What you are asked to do:
Restate the listing below word for word; no pictures belong in the copy.

Records for this task:

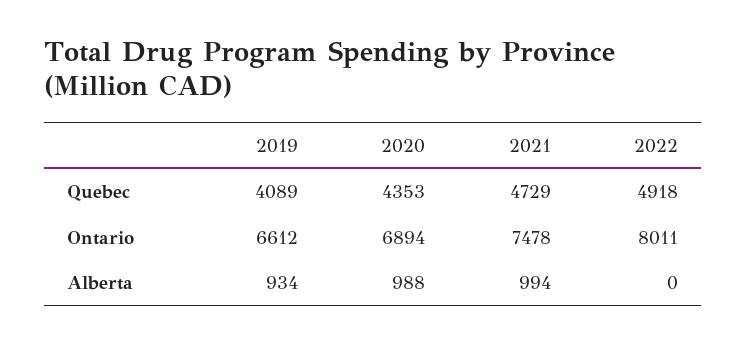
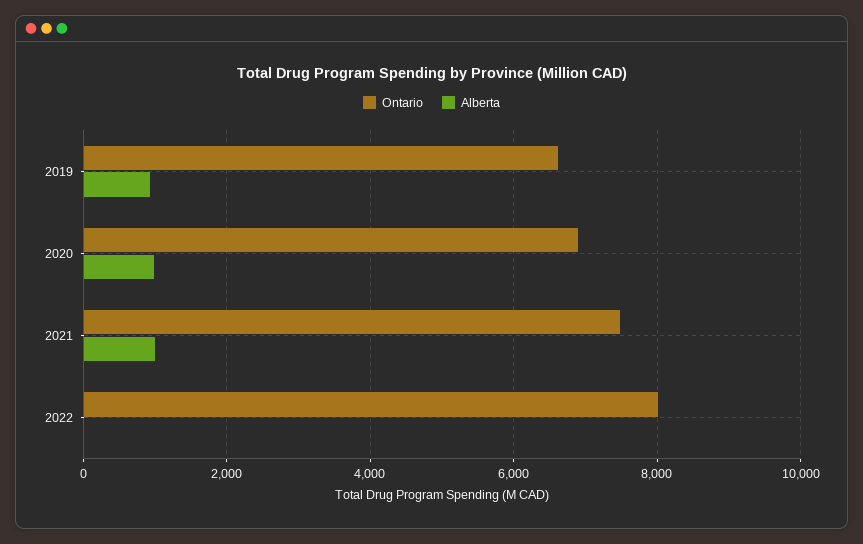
  {
-   "Quebec": {
-     "2019": 4089,
-     "2020": 4353,
-     "2021": 4729,
-     "2022": 4918
-   },
    "Ontario": {
      "2019": 6612,
      "2020": 6894,
      "2021": 7478,
      "2022": 8011
    },
    "Alberta": {
      "2019": 934,
      "2020": 988,
      "2021": 994,
      "2022": 0
    }
  }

Written reply:
  {
-   "Quebec": {
-     "2019": 4089,
-     "2020": 4353,
-     "2021": 4729,
-     "2022": 4918
-   },
    "Ontario": {
      "2019": 6612,
      "2020": 6894,
      "2021": 7478,
      "2022": 8011
    },
    "Alberta": {
      "2019": 934,
      "2020": 988,
      "2021": 994,
      "2022": 0
    }
  }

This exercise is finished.